Возле умывальника урчал на спиртовке маленький чайник, и в полумраке Франсуаза заметила две тарелки с разноцветными сэндвичами. О том, чтобы отказаться от приглашения, и речи не было: приглашения Ксавьер, при всей их видимой робости, всегда были властными приказаниями.
– Как мило с вашей стороны, – сказала Франсуаза. – Если бы я знала, что это праздничный вечер, я бы принарядилась.
– Вы и так очень красивы, – ласково отозвалась Ксавьер. – Располагайтесь поудобнее. Посмотрите, я купила зеленого чая, листочки еще выглядят совсем живыми, и вы увидите, как это ароматно.
Надув щеки, она изо всех сил подула на пламя спиртовки. Франсуазе стало стыдно за свою недоброжелательность.

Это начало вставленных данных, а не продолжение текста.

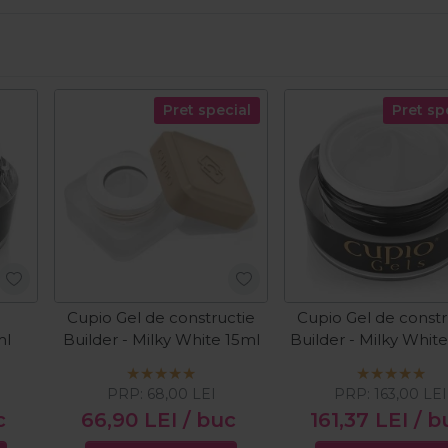
Pret special
Pret sp
Cupio Gel de constructie
Cupio Gel de constr
ml
Builder - Milky White 15ml
Builder - Milky Whit
PRP:
68,00
LEI
PRP:
163,00
LEI
c
66,90
LEI
/ buc
161,37
LEI
/ b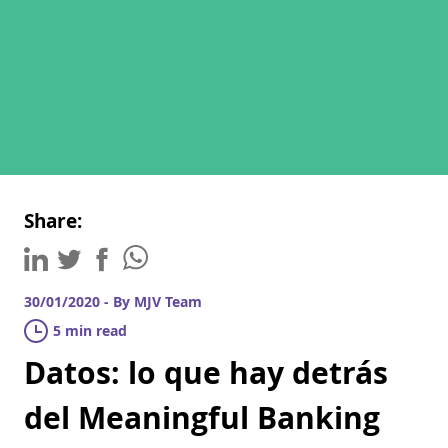
Share:
30/01/2020 - By MJV Team
5 min read
Datos: lo que hay detrás
del Meaningful Banking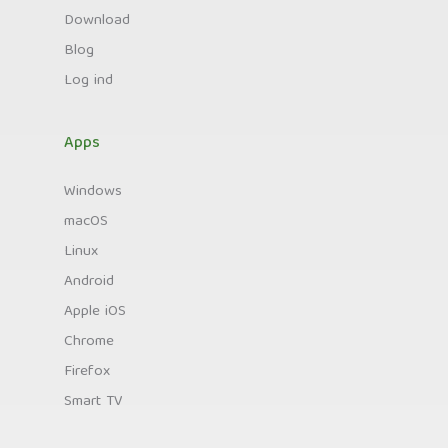
Download
Blog
Log ind
Apps
Windows
macOS
Linux
Android
Apple iOS
Chrome
Firefox
Smart TV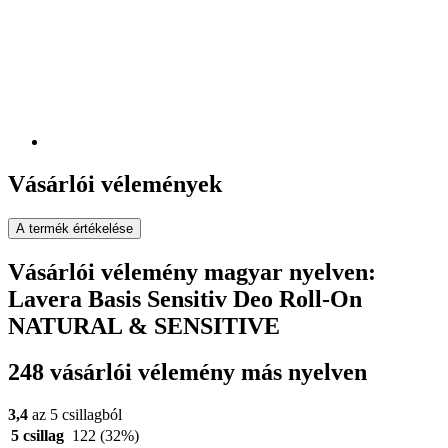
Vásárlói vélemények
A termék értékelése
Vásárlói vélemény magyar nyelven:
Lavera Basis Sensitiv Deo Roll-On
NATURAL & SENSITIVE
248 vásárlói vélemény más nyelven
3,4
az 5 csillagból
5 csillag
122
(32%)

«Я и правда суровая, – подумала она, – я старею».
Каким резким только что был ее тон при разговоре с Пьером! Между тем заботливое выражение лица Ксавьер, склонившейся над чайником, обезоруживало.
– Вы любите красную икру? – спросила Ксавьер.
– Да, очень, – ответила Франсуаза.
– Ах, тем лучше, я так боялась, что вы ее не любите.
Франсуаза не без опаски взглянула на сэндвичи; на кусочках ржаного хлеба, нарезанного кружками, квадратами, ромбами, была разложена разноцветная снедь: то тут, то там выглядывали анчоус, оливка, кружочек свеклы.
– Не найдете и двух одинаковых, – с гордостью сказала Ксавьер, наливая в чашку дымящийся чай. – Мне пришлось кое-где добавить чуточку томатного соуса, – поспешно сказала она, – так получалось гораздо красивее, но вы этого даже не заметите.
– У них приятный вид, – безропотно сказала Франсуаза. Она терпеть не могла томата и выбрала наименее красный из сэндвичей; вкус у него был странный, но совсем неплохой.
– Вы видели, у меня новые фотографии, – сказала Ксавьер.
На обои в зелено-красных разводах, которыми была оклеена комната, она приколола серию художественных ню. Франсуаза тщательно рассмотрела длинные изогнутые спины, предлагающие себя груди.
– Я не думаю, что месье Лабрус нашел их красивыми, – с недовольной миной произнесла Ксавьер.
– Блондинка, пожалуй, чуточку толстовата, – заметила Франсуаза, – но маленькая брюнетка очаровательна.
– У нее прекрасный вытянутый затылок, похожий на ваш, – ласковым голосом сказала Ксавьер. Франсуаза улыбнулась ей, внезапно почувствовав себя освободившейся: вся скверная поэзия этого дня рассеялась. Она посмотрела на диван, на кресла, обтянутые, словно костюм Арлекина, ромбовидной звездой с желтыми, зелеными, красными полосами. Ей нравилась эта игра дерзких, поблекших цветов, и этот мрачный свет, и этот запах мертвых цветов и живой плоти, который всегда окружал Ксавьер; из этой комнаты Пьер не извлек ничего нового, и Ксавьер не обращала к нему лицо, более трогательное, чем то, которое она сейчас повернула к Франсуазе. Эти приятные черты представляли открытое детское лицо, а не смущающую маску чародейки.